[GIVEN MATERIAL Boundary: Start]

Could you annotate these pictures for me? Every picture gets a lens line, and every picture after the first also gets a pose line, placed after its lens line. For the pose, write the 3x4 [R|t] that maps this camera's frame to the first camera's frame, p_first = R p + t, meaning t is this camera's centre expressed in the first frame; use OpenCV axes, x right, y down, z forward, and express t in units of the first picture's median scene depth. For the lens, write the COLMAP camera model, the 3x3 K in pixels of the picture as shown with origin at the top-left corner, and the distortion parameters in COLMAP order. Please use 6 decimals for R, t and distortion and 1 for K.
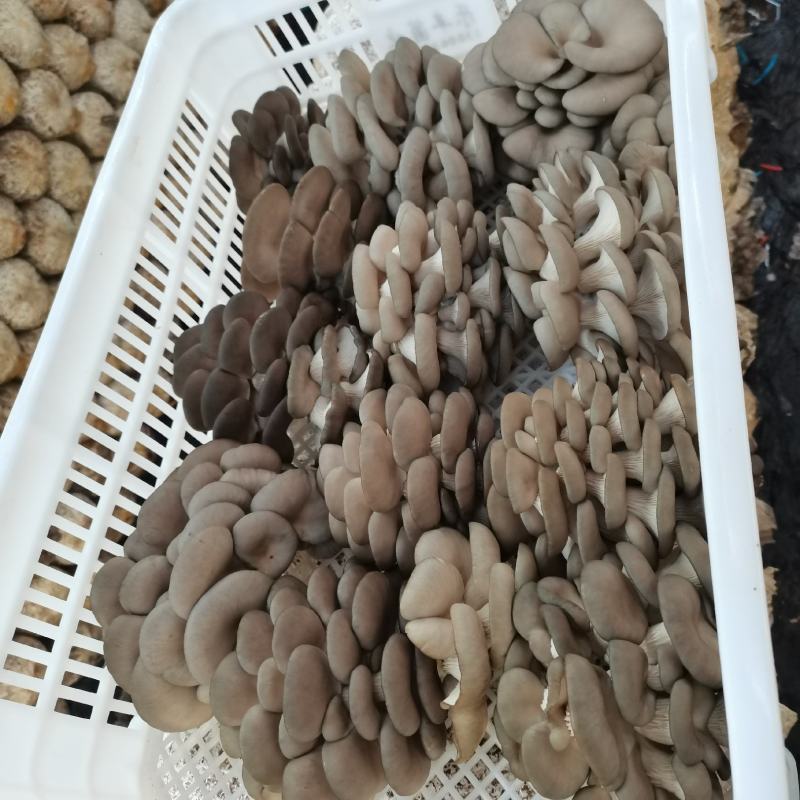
lens RADIAL K [[829.1, 0, 400.0], [0, 829.1, 400.0], [0, 0, 1]] dist [0.067548, -0.025646]
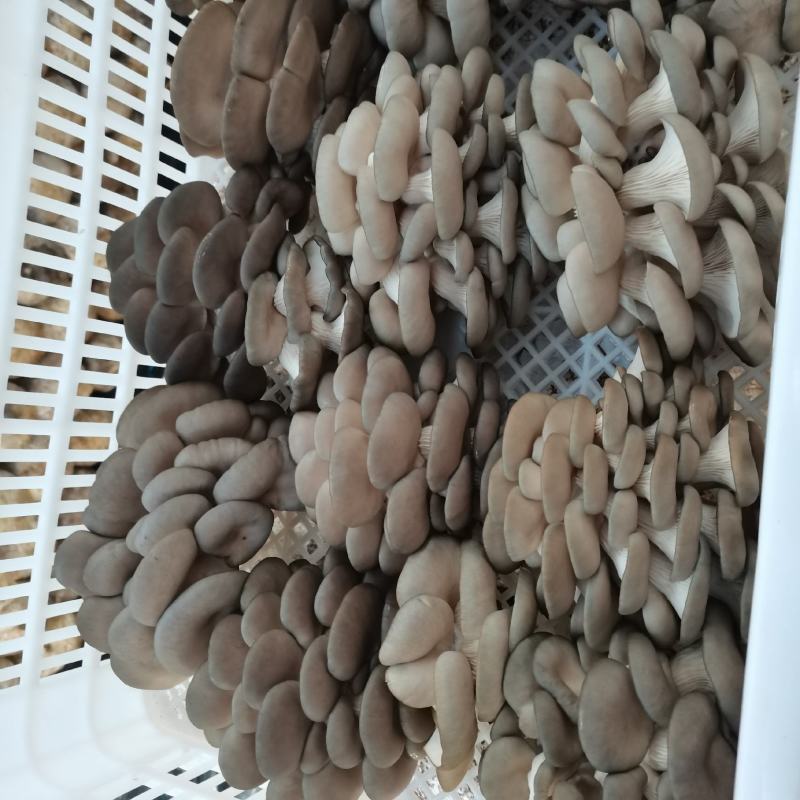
lens RADIAL K [[829.1, 0, 400.0], [0, 829.1, 400.0], [0, 0, 1]] dist [0.067548, -0.025646]
pose [[0.998387, -0.001114, -0.056756, 0.065860], [0.026692, 0.891609, 0.452020, -0.359248], [0.050101, -0.452806, 0.890201, 0.295846]]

[GIVEN MATERIAL Boundary: End]

▶ _TASK GOAL_: Once the pictures are removed, repeat all of the data above exactly.

▶ _SOLUTION FOR THIS PROBLEM_:
Could you annotate these pictures for me? Every picture gets a lens line, and every picture after the first also gets a pose line, placed after its lens line. For the pose, write the 3x4 [R|t] that maps this camera's frame to the first camera's frame, p_first = R p + t, meaning t is this camera's centre expressed in the first frame; use OpenCV axes, x right, y down, z forward, and express t in units of the first picture's median scene depth. For the lens, write the COLMAP camera model, the 3x3 K in pixels of the picture as shown with origin at the top-left corner, and the distortion parameters in COLMAP order. Please use 6 decimals for R, t and distortion and 1 for K.
lens RADIAL K [[829.1, 0, 400.0], [0, 829.1, 400.0], [0, 0, 1]] dist [0.067548, -0.025646]
lens RADIAL K [[829.1, 0, 400.0], [0, 829.1, 400.0], [0, 0, 1]] dist [0.067548, -0.025646]
pose [[0.998387, -0.001114, -0.056756, 0.065860], [0.026692, 0.891609, 0.452020, -0.359248], [0.050101, -0.452806, 0.890201, 0.295846]]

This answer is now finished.